2. The End of Everything — Victor Davis Hanson

VDH's latest book, just came out last year. The Dying Citizen is truly an outstanding book that everyone should read (imo), so I really look forward to reading this next one.

I would also like to read The Second World Wars this year, if I have time, which is co-authored by VDH. That one is back in his other mode as a military historian. Reviews of it are excellent, might try to squeeze it in on audiobook.

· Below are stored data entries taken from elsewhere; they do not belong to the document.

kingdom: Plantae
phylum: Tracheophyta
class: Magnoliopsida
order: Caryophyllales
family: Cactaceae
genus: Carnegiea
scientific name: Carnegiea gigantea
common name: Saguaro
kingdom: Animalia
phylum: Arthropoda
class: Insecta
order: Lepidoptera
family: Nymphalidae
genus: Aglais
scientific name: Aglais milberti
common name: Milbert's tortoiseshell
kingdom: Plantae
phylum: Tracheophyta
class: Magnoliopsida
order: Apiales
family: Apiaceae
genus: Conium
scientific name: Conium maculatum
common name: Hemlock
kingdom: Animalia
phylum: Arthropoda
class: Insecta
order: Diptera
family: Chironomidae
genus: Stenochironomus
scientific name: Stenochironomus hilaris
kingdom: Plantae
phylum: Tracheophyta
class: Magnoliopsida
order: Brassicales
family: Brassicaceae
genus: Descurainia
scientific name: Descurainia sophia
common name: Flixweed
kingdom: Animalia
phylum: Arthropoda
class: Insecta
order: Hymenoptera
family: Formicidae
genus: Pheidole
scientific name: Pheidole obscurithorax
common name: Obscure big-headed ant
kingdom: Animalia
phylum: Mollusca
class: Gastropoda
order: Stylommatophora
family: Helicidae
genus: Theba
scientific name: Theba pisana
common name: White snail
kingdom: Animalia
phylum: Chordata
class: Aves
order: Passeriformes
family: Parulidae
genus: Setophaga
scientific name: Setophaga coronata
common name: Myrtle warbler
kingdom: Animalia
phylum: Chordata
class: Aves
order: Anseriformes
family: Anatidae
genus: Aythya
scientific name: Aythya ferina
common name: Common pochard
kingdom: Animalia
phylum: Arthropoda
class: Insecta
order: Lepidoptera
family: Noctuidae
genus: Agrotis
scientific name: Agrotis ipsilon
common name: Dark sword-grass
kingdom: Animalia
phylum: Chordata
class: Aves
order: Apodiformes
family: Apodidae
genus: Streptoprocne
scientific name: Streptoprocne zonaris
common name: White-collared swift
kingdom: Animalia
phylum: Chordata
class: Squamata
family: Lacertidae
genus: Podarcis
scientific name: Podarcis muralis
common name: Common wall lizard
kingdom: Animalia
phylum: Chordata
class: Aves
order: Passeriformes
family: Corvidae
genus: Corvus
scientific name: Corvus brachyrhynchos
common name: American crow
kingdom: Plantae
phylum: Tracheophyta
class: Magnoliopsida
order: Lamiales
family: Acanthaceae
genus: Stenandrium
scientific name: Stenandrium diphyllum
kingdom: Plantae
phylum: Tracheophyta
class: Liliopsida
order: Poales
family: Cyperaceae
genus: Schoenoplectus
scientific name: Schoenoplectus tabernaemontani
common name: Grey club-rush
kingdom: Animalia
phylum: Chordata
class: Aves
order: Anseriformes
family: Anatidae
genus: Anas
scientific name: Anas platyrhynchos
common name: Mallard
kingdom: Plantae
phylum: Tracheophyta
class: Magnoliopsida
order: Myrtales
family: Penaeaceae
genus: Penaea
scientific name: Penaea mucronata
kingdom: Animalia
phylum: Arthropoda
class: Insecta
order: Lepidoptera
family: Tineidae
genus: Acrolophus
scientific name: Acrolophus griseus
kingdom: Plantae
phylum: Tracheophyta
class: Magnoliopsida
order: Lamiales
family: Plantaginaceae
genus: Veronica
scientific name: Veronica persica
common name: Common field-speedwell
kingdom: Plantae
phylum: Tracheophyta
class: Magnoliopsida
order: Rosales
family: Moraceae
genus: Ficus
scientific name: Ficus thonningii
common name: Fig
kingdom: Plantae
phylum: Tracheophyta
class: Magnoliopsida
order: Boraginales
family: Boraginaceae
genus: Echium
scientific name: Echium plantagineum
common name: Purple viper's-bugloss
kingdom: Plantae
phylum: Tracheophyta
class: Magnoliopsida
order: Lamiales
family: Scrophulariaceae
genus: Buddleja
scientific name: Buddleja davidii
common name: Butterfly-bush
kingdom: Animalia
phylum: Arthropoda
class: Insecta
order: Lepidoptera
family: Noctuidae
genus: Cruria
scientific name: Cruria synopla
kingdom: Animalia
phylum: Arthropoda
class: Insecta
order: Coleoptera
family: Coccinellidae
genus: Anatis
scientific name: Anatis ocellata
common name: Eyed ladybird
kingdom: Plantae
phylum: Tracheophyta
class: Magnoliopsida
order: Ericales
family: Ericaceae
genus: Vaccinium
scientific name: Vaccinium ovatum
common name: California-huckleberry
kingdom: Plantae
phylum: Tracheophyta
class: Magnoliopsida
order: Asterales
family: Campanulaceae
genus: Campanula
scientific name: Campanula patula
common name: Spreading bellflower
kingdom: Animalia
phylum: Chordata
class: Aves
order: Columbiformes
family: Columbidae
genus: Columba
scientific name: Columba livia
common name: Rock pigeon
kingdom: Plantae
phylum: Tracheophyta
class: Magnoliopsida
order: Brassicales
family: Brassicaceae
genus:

3. A Revolution Betrayed — Peter Hitchens

Bit of a nice topic, the British education system, but Peter (like his brother) is an excellent writer who always has something interesting to say. I really enjoyed Abolition of Britain an Unconventional Wisdom, so I plan to read this one, but maybe I'll do it on audiobook. After finishing this one I want to read the new book by Matt Goodwin (due to come out this year) which will touch on the same topic.

4. The Queering of the American Child — Logan Lancing & James Lindsay

Came out last year, very highly reviewed so I expect it to be as compelling as Cynical Theories.

5. On Democracies and Death Cults — the new Douglas Murray one that comes out in April

6. Letters to a Young Contrarian — Christopher Hitchens

Not a recent book, but one of the few Hitchens books that slipped through the net and I still haven't read it. It seems very appropriate to read in our current time, being that it's a book about exploring contrarian views and how to debate and dissent peacefully yet effectively.

...And there are a couple of books I've already read that I want to revisit this year, including:

— America Alone, and After America, both by Mark Steyn. Man was he was prescient!